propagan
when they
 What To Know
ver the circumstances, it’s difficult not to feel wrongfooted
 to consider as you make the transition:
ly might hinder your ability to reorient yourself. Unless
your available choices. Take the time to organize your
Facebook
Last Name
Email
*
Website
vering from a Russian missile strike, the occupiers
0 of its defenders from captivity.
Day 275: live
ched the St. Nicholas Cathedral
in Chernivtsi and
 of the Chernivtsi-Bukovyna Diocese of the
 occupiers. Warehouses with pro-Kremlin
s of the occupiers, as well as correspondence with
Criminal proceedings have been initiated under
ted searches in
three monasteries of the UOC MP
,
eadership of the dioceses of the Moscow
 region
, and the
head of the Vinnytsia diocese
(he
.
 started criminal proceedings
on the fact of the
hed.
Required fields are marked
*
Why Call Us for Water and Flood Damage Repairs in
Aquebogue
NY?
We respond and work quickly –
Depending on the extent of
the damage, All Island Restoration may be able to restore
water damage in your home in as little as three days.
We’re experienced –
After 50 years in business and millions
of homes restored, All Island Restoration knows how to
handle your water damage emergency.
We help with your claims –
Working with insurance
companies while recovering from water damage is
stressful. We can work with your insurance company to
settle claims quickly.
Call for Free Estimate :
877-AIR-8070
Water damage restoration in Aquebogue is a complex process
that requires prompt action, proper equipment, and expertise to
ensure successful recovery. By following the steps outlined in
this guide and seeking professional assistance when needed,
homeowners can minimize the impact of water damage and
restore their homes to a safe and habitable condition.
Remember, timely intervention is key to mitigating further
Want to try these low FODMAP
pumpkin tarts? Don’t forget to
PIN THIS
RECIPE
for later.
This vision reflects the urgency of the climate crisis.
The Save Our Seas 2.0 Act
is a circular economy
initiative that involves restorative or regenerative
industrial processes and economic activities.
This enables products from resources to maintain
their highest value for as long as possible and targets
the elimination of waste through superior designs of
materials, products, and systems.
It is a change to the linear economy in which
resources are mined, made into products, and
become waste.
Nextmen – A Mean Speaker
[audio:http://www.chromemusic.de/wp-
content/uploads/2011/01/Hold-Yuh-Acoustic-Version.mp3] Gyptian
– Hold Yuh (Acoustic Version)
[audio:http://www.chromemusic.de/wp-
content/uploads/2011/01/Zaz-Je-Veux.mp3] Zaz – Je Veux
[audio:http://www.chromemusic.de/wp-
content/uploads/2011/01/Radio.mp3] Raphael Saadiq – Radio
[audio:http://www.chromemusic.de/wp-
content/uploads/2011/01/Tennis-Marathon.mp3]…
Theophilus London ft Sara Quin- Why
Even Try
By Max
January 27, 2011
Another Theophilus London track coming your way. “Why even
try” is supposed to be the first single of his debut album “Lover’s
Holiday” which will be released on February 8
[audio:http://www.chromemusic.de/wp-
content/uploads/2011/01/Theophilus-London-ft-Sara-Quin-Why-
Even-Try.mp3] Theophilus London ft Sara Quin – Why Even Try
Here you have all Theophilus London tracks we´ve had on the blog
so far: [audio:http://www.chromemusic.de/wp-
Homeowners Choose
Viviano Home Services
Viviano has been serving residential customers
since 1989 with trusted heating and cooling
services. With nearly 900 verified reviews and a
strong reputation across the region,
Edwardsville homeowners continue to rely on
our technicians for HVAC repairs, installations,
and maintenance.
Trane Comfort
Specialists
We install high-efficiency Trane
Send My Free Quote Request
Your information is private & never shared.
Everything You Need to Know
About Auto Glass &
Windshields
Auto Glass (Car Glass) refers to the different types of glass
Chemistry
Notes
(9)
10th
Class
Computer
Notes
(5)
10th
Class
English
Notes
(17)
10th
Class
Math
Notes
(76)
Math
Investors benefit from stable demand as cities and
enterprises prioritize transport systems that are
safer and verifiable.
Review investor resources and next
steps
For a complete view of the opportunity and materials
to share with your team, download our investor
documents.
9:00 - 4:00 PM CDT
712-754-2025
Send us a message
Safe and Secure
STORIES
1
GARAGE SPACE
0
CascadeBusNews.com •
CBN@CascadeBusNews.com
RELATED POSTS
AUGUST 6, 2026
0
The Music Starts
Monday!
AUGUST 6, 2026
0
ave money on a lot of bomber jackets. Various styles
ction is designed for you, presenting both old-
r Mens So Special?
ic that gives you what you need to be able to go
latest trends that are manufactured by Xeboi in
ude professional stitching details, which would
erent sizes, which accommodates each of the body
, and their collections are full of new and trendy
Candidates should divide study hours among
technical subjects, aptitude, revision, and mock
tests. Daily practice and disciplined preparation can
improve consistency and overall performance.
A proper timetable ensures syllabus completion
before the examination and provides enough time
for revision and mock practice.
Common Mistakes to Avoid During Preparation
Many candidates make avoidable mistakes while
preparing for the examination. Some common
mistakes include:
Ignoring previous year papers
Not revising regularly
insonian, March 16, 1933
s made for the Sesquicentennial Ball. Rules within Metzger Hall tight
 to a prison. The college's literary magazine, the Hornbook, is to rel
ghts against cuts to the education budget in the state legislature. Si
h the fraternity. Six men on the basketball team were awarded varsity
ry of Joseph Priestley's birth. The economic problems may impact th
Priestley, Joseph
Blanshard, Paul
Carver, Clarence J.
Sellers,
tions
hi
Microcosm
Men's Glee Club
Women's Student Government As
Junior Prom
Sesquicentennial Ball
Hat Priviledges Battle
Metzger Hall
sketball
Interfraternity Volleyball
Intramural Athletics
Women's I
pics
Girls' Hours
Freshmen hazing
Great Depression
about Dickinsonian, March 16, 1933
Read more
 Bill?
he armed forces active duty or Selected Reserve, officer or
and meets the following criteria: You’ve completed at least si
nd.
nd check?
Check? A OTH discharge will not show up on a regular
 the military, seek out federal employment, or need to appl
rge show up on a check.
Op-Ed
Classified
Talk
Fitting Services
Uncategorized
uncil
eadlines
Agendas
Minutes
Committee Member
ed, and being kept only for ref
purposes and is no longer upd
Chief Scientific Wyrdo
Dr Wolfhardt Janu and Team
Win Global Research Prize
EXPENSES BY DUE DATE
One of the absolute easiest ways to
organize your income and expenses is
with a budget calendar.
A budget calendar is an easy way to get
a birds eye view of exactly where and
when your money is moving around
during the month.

──────

Problem ▸
Please give everything from the start of the items down through the line that contains "occupiers. Warehouses with pro-Kremlin", including that line, as a numbered list with blank lines left out.

Output of the task ▸
1. propagan
2. when they
3.  What To Know
4. ver the circumstances, it’s difficult not to feel wrongfooted
5.  to consider as you make the transition:
6. ly might hinder your ability to reorient yourself. Unless
7. your available choices. Take the time to organize your
8. Facebook
9. Last Name
10. Email
11. *
12. Website
13. vering from a Russian missile strike, the occupiers
14. 0 of its defenders from captivity.
15. Day 275: live
16. ched the St. Nicholas Cathedral
17. in Chernivtsi and
18.  of the Chernivtsi-Bukovyna Diocese of the
19.  occupiers. Warehouses with pro-Kremlin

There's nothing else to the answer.